Convert all of the data below into a Markdown table with two columns, n for the row number and Line for the line itself. Leave out any blank lines.

[Records from a dataset]
------------

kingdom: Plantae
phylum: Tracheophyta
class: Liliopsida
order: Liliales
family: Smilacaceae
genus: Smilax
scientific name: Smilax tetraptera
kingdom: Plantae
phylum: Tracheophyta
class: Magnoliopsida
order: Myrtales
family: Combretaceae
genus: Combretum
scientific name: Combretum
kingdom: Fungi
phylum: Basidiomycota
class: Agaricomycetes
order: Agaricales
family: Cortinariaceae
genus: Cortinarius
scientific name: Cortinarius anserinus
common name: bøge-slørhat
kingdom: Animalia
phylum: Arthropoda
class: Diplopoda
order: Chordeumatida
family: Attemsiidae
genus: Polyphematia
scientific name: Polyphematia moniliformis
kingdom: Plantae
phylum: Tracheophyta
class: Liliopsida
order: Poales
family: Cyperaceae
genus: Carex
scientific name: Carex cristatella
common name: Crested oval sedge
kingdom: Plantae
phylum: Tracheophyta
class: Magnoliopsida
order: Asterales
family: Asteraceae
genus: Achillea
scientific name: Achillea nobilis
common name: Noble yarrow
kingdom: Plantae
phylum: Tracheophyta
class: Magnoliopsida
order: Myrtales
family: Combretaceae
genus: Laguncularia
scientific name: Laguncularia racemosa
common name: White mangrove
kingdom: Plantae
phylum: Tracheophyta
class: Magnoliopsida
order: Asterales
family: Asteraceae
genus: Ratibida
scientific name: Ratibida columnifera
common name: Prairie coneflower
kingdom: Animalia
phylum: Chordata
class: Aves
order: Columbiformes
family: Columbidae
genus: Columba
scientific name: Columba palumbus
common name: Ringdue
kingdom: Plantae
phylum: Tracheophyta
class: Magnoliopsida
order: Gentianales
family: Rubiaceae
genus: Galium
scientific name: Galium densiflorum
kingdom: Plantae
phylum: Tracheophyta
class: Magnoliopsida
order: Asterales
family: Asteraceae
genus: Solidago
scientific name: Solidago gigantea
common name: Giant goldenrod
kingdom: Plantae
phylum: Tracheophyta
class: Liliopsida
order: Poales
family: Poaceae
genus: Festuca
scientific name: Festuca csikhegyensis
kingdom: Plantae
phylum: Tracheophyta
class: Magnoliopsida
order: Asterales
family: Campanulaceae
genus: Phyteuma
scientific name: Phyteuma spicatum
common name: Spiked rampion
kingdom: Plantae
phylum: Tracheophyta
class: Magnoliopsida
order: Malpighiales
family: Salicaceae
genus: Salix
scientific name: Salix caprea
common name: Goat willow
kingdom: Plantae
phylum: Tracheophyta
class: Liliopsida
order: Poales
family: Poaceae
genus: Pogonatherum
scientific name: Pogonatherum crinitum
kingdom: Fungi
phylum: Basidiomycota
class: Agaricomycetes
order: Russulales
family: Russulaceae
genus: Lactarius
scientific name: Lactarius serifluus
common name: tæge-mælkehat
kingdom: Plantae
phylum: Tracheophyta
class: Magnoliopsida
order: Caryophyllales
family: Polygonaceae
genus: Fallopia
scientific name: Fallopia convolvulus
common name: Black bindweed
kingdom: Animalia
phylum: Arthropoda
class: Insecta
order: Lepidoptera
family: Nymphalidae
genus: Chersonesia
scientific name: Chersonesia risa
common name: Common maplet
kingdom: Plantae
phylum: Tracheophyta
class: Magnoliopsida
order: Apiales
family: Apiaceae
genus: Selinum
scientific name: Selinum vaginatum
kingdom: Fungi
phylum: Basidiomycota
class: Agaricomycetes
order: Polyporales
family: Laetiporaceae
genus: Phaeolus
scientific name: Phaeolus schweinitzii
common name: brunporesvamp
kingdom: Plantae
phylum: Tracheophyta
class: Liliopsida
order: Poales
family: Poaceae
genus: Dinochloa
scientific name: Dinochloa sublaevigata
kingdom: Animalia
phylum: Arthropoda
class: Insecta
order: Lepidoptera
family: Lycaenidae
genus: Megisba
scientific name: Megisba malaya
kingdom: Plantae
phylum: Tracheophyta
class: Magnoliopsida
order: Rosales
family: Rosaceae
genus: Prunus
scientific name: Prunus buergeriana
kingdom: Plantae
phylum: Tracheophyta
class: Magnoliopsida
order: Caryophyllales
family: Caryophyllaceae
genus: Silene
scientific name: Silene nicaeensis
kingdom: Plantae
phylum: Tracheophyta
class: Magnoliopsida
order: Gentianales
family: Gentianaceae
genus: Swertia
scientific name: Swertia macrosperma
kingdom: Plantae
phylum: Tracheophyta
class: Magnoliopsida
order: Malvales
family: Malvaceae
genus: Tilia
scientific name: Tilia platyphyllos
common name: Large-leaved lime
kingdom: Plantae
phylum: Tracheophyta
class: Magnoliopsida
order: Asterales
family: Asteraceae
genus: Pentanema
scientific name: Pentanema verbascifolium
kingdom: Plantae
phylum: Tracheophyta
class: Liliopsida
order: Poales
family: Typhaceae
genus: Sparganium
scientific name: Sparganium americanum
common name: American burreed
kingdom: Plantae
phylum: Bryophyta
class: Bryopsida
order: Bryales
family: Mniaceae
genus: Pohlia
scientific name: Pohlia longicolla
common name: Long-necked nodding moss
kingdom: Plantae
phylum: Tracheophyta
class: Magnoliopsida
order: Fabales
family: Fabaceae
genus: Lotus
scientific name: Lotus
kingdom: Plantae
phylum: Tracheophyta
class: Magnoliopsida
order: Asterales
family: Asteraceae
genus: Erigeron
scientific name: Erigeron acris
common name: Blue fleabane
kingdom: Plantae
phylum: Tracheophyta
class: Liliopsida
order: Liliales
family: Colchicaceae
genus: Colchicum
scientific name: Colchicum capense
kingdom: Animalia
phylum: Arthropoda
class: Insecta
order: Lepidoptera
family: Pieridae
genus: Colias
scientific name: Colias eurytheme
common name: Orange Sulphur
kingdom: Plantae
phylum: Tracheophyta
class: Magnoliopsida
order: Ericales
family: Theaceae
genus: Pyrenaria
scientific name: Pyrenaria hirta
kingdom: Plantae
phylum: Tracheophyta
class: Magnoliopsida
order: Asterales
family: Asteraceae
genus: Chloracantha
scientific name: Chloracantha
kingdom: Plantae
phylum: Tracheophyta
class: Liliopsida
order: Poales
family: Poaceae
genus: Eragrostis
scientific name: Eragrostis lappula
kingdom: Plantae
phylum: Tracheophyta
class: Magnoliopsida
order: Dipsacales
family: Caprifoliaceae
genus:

------------

Completed exercise:
| n | Line |
|---|---|
| 1 | kingdom: Plantae |
| 2 | phylum: Tracheophyta |
| 3 | class: Liliopsida |
| 4 | order: Liliales |
| 5 | family: Smilacaceae |
| 6 | genus: Smilax |
| 7 | scientific name: Smilax tetraptera |
| 8 | kingdom: Plantae |
| 9 | phylum: Tracheophyta |
| 10 | class: Magnoliopsida |
| 11 | order: Myrtales |
| 12 | family: Combretaceae |
| 13 | genus: Combretum |
| 14 | scientific name: Combretum |
| 15 | kingdom: Fungi |
| 16 | phylum: Basidiomycota |
| 17 | class: Agaricomycetes |
| 18 | order: Agaricales |
| 19 | family: Cortinariaceae |
| 20 | genus: Cortinarius |
| 21 | scientific name: Cortinarius anserinus |
| 22 | common name: bøge-slørhat |
| 23 | kingdom: Animalia |
| 24 | phylum: Arthropoda |
| 25 | class: Diplopoda |
| 26 | order: Chordeumatida |
| 27 | family: Attemsiidae |
| 28 | genus: Polyphematia |
| 29 | scientific name: Polyphematia moniliformis |
| 30 | kingdom: Plantae |
| 31 | phylum: Tracheophyta |
| 32 | class: Liliopsida |
| 33 | order: Poales |
| 34 | family: Cyperaceae |
| 35 | genus: Carex |
| 36 | scientific name: Carex cristatella |
| 37 | common name: Crested oval sedge |
| 38 | kingdom: Plantae |
| 39 | phylum: Tracheophyta |
| 40 | class: Magnoliopsida |
| 41 | order: Asterales |
| 42 | family: Asteraceae |
| 43 | genus: Achillea |
| 44 | scientific name: Achillea nobilis |
| 45 | common name: Noble yarrow |
| 46 | kingdom: Plantae |
| 47 | phylum: Tracheophyta |
| 48 | class: Magnoliopsida |
| 49 | order: Myrtales |
| 50 | family: Combretaceae |
| 51 | genus: Laguncularia |
| 52 | scientific name: Laguncularia racemosa |
| 53 | common name: White mangrove |
| 54 | kingdom: Plantae |
| 55 | phylum: Tracheophyta |
| 56 | class: Magnoliopsida |
| 57 | order: Asterales |
| 58 | family: Asteraceae |
| 59 | genus: Ratibida |
| 60 | scientific name: Ratibida columnifera |
| 61 | common name: Prairie coneflower |
| 62 | kingdom: Animalia |
| 63 | phylum: Chordata |
| 64 | class: Aves |
| 65 | order: Columbiformes |
| 66 | family: Columbidae |
| 67 | genus: Columba |
| 68 | scientific name: Columba palumbus |
| 69 | common name: Ringdue |
| 70 | kingdom: Plantae |
| 71 | phylum: Tracheophyta |
| 72 | class: Magnoliopsida |
| 73 | order: Gentianales |
| 74 | family: Rubiaceae |
| 75 | genus: Galium |
| 76 | scientific name: Galium densiflorum |
| 77 | kingdom: Plantae |
| 78 | phylum: Tracheophyta |
| 79 | class: Magnoliopsida |
| 80 | order: Asterales |
| 81 | family: Asteraceae |
| 82 | genus: Solidago |
| 83 | scientific name: Solidago gigantea |
| 84 | common name: Giant goldenrod |
| 85 | kingdom: Plantae |
| 86 | phylum: Tracheophyta |
| 87 | class: Liliopsida |
| 88 | order: Poales |
| 89 | family: Poaceae |
| 90 | genus: Festuca |
| 91 | scientific name: Festuca csikhegyensis |
| 92 | kingdom: Plantae |
| 93 | phylum: Tracheophyta |
| 94 | class: Magnoliopsida |
| 95 | order: Asterales |
| 96 | family: Campanulaceae |
| 97 | genus: Phyteuma |
| 98 | scientific name: Phyteuma spicatum |
| 99 | common name: Spiked rampion |
| 100 | kingdom: Plantae |
| 101 | phylum: Tracheophyta |
| 102 | class: Magnoliopsida |
| 103 | order: Malpighiales |
| 104 | family: Salicaceae |
| 105 | genus: Salix |
| 106 | scientific name: Salix caprea |
| 107 | common name: Goat willow |
| 108 | kingdom: Plantae |
| 109 | phylum: Tracheophyta |
| 110 | class: Liliopsida |
| 111 | order: Poales |
| 112 | family: Poaceae |
| 113 | genus: Pogonatherum |
| 114 | scientific name: Pogonatherum crinitum |
| 115 | kingdom: Fungi |
| 116 | phylum: Basidiomycota |
| 117 | class: Agaricomycetes |
| 118 | order: Russulales |
| 119 | family: Russulaceae |
| 120 | genus: Lactarius |
| 121 | scientific name: Lactarius serifluus |
| 122 | common name: tæge-mælkehat |
| 123 | kingdom: Plantae |
| 124 | phylum: Tracheophyta |
| 125 | class: Magnoliopsida |
| 126 | order: Caryophyllales |
| 127 | family: Polygonaceae |
| 128 | genus: Fallopia |
| 129 | scientific name: Fallopia convolvulus |
| 130 | common name: Black bindweed |
| 131 | kingdom: Animalia |
| 132 | phylum: Arthropoda |
| 133 | class: Insecta |
| 134 | order: Lepidoptera |
| 135 | family: Nymphalidae |
| 136 | genus: Chersonesia |
| 137 | scientific name: Chersonesia risa |
| 138 | common name: Common maplet |
| 139 | kingdom: Plantae |
| 140 | phylum: Tracheophyta |
| 141 | class: Magnoliopsida |
| 142 | order: Apiales |
| 143 | family: Apiaceae |
| 144 | genus: Selinum |
| 145 | scientific name: Selinum vaginatum |
| 146 | kingdom: Fungi |
| 147 | phylum: Basidiomycota |
| 148 | class: Agaricomycetes |
| 149 | order: Polyporales |
| 150 | family: Laetiporaceae |
| 151 | genus: Phaeolus |
| 152 | scientific name: Phaeolus schweinitzii |
| 153 | common name: brunporesvamp |
| 154 | kingdom: Plantae |
| 155 | phylum: Tracheophyta |
| 156 | class: Liliopsida |
| 157 | order: Poales |
| 158 | family: Poaceae |
| 159 | genus: Dinochloa |
| 160 | scientific name: Dinochloa sublaevigata |
| 161 | kingdom: Animalia |
| 162 | phylum: Arthropoda |
| 163 | class: Insecta |
| 164 | order: Lepidoptera |
| 165 | family: Lycaenidae |
| 166 | genus: Megisba |
| 167 | scientific name: Megisba malaya |
| 168 | kingdom: Plantae |
| 169 | phylum: Tracheophyta |
| 170 | class: Magnoliopsida |
| 171 | order: Rosales |
| 172 | family: Rosaceae |
| 173 | genus: Prunus |
| 174 | scientific name: Prunus buergeriana |
| 175 | kingdom: Plantae |
| 176 | phylum: Tracheophyta |
| 177 | class: Magnoliopsida |
| 178 | order: Caryophyllales |
| 179 | family: Caryophyllaceae |
| 180 | genus: Silene |
| 181 | scientific name: Silene nicaeensis |
| 182 | kingdom: Plantae |
| 183 | phylum: Tracheophyta |
| 184 | class: Magnoliopsida |
| 185 | order: Gentianales |
| 186 | family: Gentianaceae |
| 187 | genus: Swertia |
| 188 | scientific name: Swertia macrosperma |
| 189 | kingdom: Plantae |
| 190 | phylum: Tracheophyta |
| 191 | class: Magnoliopsida |
| 192 | order: Malvales |
| 193 | family: Malvaceae |
| 194 | genus: Tilia |
| 195 | scientific name: Tilia platyphyllos |
| 196 | common name: Large-leaved lime |
| 197 | kingdom: Plantae |
| 198 | phylum: Tracheophyta |
| 199 | class: Magnoliopsida |
| 200 | order: Asterales |
| 201 | family: Asteraceae |
| 202 | genus: Pentanema |
| 203 | scientific name: Pentanema verbascifolium |
| 204 | kingdom: Plantae |
| 205 | phylum: Tracheophyta |
| 206 | class: Liliopsida |
| 207 | order: Poales |
| 208 | family: Typhaceae |
| 209 | genus: Sparganium |
| 210 | scientific name: Sparganium americanum |
| 211 | common name: American burreed |
| 212 | kingdom: Plantae |
| 213 | phylum: Bryophyta |
| 214 | class: Bryopsida |
| 215 | order: Bryales |
| 216 | family: Mniaceae |
| 217 | genus: Pohlia |
| 218 | scientific name: Pohlia longicolla |
| 219 | common name: Long-necked nodding moss |
| 220 | kingdom: Plantae |
| 221 | phylum: Tracheophyta |
| 222 | class: Magnoliopsida |
| 223 | order: Fabales |
| 224 | family: Fabaceae |
| 225 | genus: Lotus |
| 226 | scientific name: Lotus |
| 227 | kingdom: Plantae |
| 228 | phylum: Tracheophyta |
| 229 | class: Magnoliopsida |
| 230 | order: Asterales |
| 231 | family: Asteraceae |
| 232 | genus: Erigeron |
| 233 | scientific name: Erigeron acris |
| 234 | common name: Blue fleabane |
| 235 | kingdom: Plantae |
| 236 | phylum: Tracheophyta |
| 237 | class: Liliopsida |
| 238 | order: Liliales |
| 239 | family: Colchicaceae |
| 240 | genus: Colchicum |
| 241 | scientific name: Colchicum capense |
| 242 | kingdom: Animalia |
| 243 | phylum: Arthropoda |
| 244 | class: Insecta |
| 245 | order: Lepidoptera |
| 246 | family: Pieridae |
| 247 | genus: Colias |
| 248 | scientific name: Colias eurytheme |
| 249 | common name: Orange Sulphur |
| 250 | kingdom: Plantae |
| 251 | phylum: Tracheophyta |
| 252 | class: Magnoliopsida |
| 253 | order: Ericales |
| 254 | family: Theaceae |
| 255 | genus: Pyrenaria |
| 256 | scientific name: Pyrenaria hirta |
| 257 | kingdom: Plantae |
| 258 | phylum: Tracheophyta |
| 259 | class: Magnoliopsida |
| 260 | order: Asterales |
| 261 | family: Asteraceae |
| 262 | genus: Chloracantha |
| 263 | scientific name: Chloracantha |
| 264 | kingdom: Plantae |
| 265 | phylum: Tracheophyta |
| 266 | class: Liliopsida |
| 267 | order: Poales |
| 268 | family: Poaceae |
| 269 | genus: Eragrostis |
| 270 | scientific name: Eragrostis lappula |
| 271 | kingdom: Plantae |
| 272 | phylum: Tracheophyta |
| 273 | class: Magnoliopsida |
| 274 | order: Dipsacales |
| 275 | family: Caprifoliaceae |
| 276 | genus: |